For the higher-level function of ‘6.0 Unload LCO₂ to CO₂ terminal’, the lower-level functions of ‘6.1 Unload LCO₂’ and ‘6.2 Load VCO₂’ are developed. The function ‘6.2 Load VCO₂’ involves loading the VCO₂ into the CO₂ cargo tank on the carrier to prevent the rapid pressure decrease of cargo tanks on the carrier caused by unloading LCO₂ from the carrier.

To achieve the function of ‘7.0 Store LCO₂ intermediately’, LCO₂ should be stored in the CO₂ storage tank after unloading LCO₂ from the carrier at adequate temperature and pressure, and then be transmitted for offshore pipeline transport. Therefore, ‘7.1 Receive LCO₂’, ‘7.2 Store LCO₂’, and ‘7.3 Transmit LCO₂’ functions can be derived as lower-level functions. VCO₂, which will be loaded onto the carrier, is supplied from the CO₂ terminal, so the function of ‘7.4 Generate VCO₂’ can also be derived. The temperature and pressure of LCO₂ extracted from the storage tanks needs to be increased to meet the appropriate conditions for injection before transmission through the offshore pipeline. Therefore, the function of ‘8.1 Increase LCO₂ T & P’ is included as the lower-level function of ‘8.0 Pressurize’. To summarize, seven basic functions are defined for the CO₂ terminal: ‘6.1 Unload LCO₂’, ‘6.2 Load VCO₂’, ‘7.1 Receive LCO₂’, ‘7.2 Store LCO₂’, ‘7.3 Transmit LCO₂’, ‘7.4 Generate VCO₂’, and ‘8.1 Increase LCO₂ T & P’, indicated by the blue region in Figure 5.

4.2.2. Integration Definition for Function Modeling (IDEF0) of CO₂ Terminal

Through IDEF0, input and output between functions can be explicitly diagrammed. IDEF0 clearly demonstrates the correlations between the functions to be performed. These IDEF0 relationships are represented in Figure 6.

**Records**
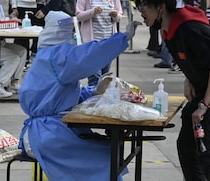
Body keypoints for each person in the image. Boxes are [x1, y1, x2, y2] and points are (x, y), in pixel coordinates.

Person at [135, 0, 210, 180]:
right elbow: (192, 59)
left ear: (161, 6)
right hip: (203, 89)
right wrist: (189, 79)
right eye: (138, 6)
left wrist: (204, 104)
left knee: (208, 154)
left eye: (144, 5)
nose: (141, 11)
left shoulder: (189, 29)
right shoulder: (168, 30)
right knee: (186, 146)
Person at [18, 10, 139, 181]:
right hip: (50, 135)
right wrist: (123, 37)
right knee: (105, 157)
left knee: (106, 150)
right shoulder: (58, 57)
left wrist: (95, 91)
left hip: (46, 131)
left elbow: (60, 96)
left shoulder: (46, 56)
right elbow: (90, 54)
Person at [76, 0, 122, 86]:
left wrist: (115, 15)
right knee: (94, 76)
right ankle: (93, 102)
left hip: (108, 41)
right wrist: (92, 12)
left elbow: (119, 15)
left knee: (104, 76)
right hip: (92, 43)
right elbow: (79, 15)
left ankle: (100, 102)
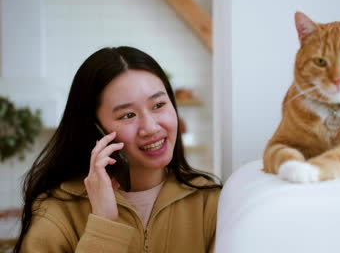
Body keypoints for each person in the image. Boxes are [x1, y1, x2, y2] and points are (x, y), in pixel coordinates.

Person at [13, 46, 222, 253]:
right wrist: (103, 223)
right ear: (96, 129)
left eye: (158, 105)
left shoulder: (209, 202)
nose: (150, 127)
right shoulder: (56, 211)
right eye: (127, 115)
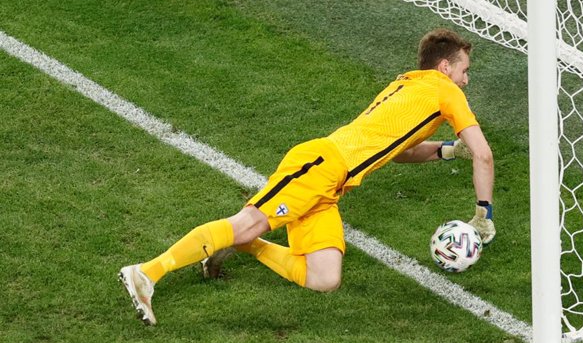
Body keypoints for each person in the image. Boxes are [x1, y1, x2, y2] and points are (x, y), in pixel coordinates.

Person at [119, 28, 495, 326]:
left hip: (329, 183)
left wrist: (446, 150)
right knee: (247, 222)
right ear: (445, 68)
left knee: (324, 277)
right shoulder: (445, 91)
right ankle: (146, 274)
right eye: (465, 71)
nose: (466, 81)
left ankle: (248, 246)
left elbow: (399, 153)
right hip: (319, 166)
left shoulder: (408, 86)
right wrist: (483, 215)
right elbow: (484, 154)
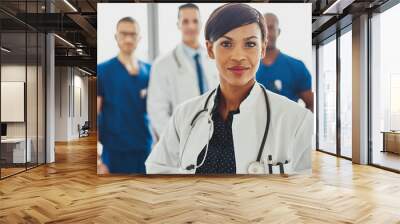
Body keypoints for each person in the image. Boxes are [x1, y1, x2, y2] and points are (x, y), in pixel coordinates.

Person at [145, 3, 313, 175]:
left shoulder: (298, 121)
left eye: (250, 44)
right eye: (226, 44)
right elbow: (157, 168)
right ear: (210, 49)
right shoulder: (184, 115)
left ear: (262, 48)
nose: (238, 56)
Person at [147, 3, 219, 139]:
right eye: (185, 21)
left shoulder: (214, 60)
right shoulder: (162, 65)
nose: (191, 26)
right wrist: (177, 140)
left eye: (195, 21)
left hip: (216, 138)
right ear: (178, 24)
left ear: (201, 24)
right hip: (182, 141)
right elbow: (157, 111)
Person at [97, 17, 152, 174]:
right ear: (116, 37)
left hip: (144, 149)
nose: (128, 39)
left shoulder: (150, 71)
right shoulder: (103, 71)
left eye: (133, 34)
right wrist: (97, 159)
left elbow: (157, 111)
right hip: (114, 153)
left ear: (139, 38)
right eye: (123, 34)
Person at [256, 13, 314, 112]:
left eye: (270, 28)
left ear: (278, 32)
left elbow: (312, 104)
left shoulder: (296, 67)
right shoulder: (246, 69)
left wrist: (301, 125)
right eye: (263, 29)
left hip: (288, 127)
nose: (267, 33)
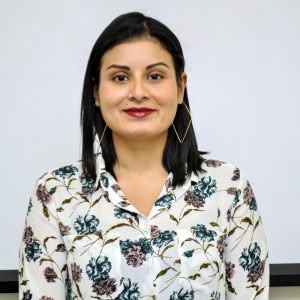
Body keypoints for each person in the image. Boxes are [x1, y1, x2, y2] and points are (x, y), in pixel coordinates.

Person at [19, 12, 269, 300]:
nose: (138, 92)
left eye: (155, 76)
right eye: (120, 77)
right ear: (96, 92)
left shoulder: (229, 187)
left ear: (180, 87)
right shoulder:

--

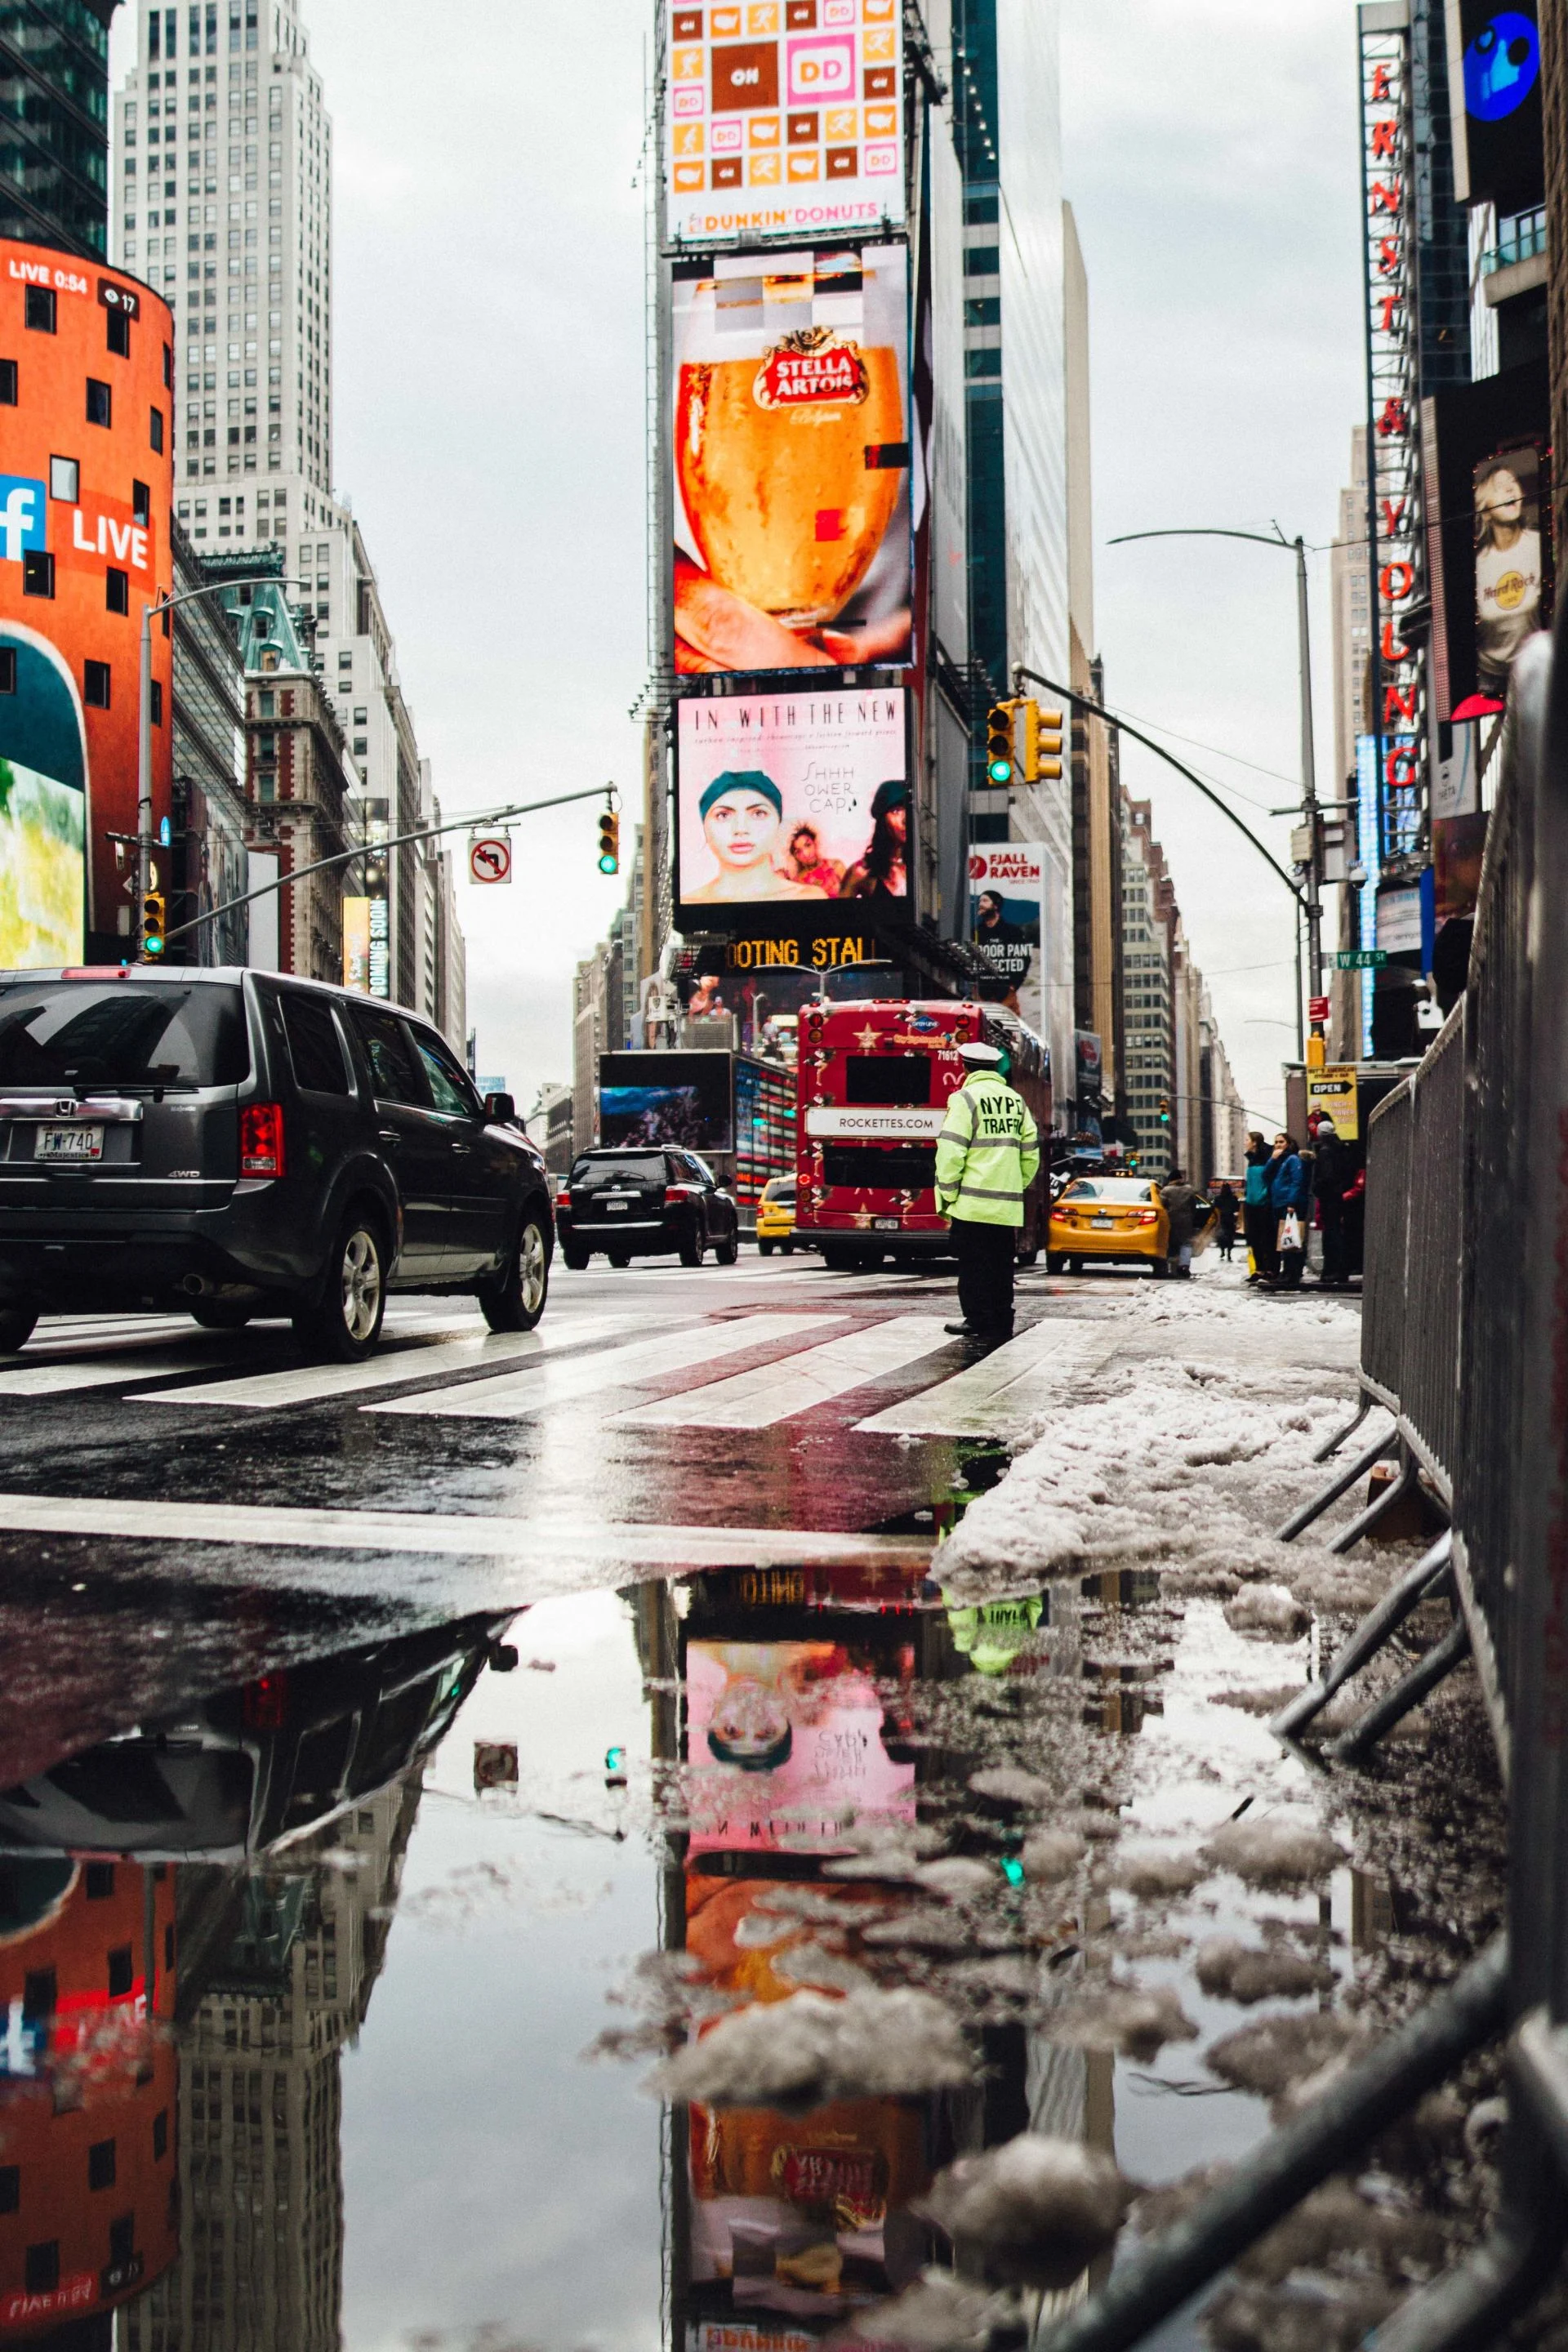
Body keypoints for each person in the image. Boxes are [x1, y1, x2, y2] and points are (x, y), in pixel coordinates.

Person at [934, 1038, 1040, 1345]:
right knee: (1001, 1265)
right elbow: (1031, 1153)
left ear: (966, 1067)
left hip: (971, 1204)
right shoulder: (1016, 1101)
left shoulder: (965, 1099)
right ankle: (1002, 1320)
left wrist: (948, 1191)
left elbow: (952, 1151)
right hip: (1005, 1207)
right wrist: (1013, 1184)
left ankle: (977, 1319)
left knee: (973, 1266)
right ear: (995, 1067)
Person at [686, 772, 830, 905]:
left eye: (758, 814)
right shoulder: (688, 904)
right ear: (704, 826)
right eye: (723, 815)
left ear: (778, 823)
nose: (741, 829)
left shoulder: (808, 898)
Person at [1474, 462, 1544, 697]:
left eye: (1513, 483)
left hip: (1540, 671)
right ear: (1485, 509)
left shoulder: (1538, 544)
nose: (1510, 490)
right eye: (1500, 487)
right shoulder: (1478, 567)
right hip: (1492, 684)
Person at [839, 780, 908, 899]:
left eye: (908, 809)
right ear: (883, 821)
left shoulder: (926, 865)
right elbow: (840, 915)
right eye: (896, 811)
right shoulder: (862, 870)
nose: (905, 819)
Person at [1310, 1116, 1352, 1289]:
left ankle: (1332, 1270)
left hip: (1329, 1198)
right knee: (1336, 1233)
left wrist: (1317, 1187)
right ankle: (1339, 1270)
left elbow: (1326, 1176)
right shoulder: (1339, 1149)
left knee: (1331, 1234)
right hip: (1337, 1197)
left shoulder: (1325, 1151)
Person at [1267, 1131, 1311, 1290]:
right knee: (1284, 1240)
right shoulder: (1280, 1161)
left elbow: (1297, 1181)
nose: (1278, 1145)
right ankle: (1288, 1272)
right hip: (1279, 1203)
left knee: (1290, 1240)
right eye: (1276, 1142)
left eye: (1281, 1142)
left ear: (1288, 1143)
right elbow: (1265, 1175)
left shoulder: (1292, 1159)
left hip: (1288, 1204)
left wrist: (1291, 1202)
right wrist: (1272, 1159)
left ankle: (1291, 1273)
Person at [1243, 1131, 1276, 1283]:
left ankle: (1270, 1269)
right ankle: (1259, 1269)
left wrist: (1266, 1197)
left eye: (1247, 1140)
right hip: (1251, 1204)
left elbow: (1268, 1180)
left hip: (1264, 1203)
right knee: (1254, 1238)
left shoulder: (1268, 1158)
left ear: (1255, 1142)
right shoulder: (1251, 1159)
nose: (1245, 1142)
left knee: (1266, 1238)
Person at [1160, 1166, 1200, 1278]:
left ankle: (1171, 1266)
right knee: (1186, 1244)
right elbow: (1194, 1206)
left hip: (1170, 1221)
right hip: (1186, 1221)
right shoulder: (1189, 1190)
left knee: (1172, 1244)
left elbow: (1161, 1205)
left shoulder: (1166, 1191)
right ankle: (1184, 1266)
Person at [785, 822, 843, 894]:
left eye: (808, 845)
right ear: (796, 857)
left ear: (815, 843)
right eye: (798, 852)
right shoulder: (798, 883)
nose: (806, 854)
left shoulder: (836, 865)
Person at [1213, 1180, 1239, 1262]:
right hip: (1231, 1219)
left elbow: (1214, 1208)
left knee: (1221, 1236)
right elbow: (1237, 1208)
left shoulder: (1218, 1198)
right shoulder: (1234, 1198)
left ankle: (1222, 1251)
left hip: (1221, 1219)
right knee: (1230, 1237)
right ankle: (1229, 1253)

==

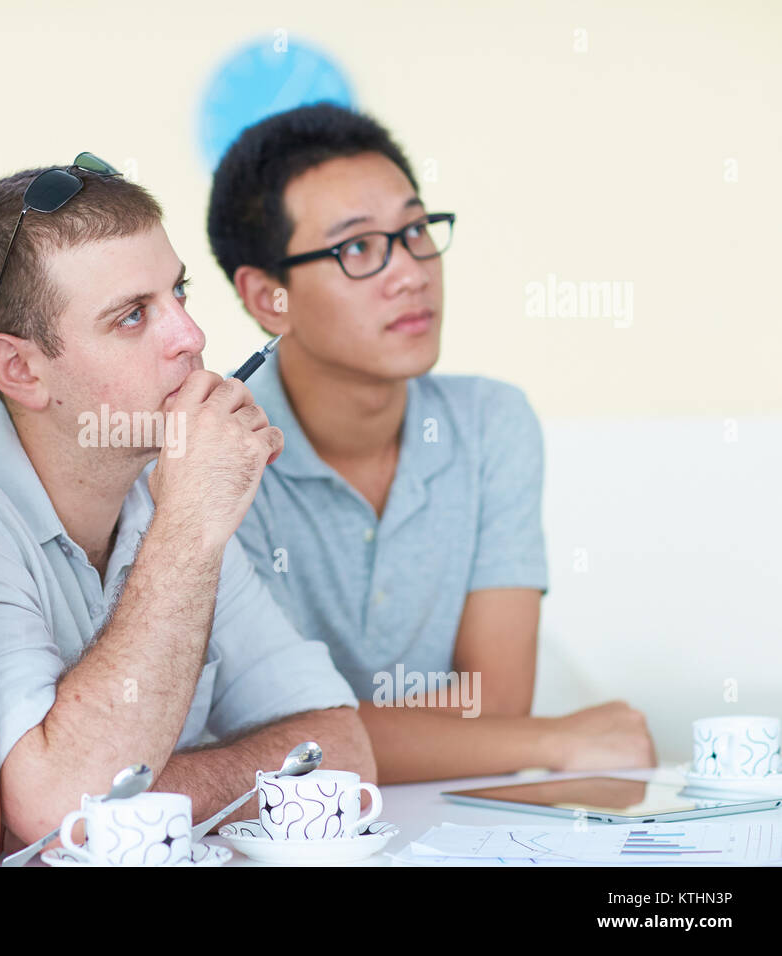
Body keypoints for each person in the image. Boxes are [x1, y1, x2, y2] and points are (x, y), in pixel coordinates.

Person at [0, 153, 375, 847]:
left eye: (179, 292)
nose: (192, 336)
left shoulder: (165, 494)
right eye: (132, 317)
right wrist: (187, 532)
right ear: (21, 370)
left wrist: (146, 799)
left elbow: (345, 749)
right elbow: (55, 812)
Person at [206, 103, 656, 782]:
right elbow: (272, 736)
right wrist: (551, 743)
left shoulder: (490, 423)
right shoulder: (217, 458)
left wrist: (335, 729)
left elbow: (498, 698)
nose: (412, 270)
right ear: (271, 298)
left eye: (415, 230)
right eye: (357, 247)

**Assigned task 1**
Transcribe the passage of the CO₂ terminal text, everything from "Through IDEF0, input" down to "in Figure 6.".
**Assigned task 2**
Pick up the CO₂ terminal text from where it stops and continue it.

**Exercise result 1**
Through IDEF0, input and output between functions can be explicitly diagrammed. IDEF0 clearly demonstrates the correlations between the functions to be performed. These IDEF0 relationships are represented in Figure 6.

**Exercise result 2**
As the input of the system is LCO₂ moved by a carrier, the function ‘6.1 Unload LCO₂’ is the first function among the seven functions. When the carrier and the CO₂ terminal are connected, LCO₂ is unloaded from the carrier. The function ‘7.1 Receive LCO₂’ is receiving the unloaded LCO₂ at the CO₂ terminal. Therefore, the output of function 6.1 is ‘Unloaded LCO₂’, which becomes the input of function 7.1. Once LCO₂ is received, LCO₂ should be retained until transmitted to the offshore pipeline, and this function corresponds to function ‘7.2 Store LCO₂’. To store the received LCO₂ in storage tanks, the temperature and pressure of LCO₂ should be maintained constantly until LCO₂ is transmitted. In this study, we assumed that the temperature and pressure of LCO₂ are controlled by extraction of BOG. Therefore, the outputs of the function ‘7.2 Store LCO₂’ are ‘Stored LCO₂’ and ‘Removed VCO₂’.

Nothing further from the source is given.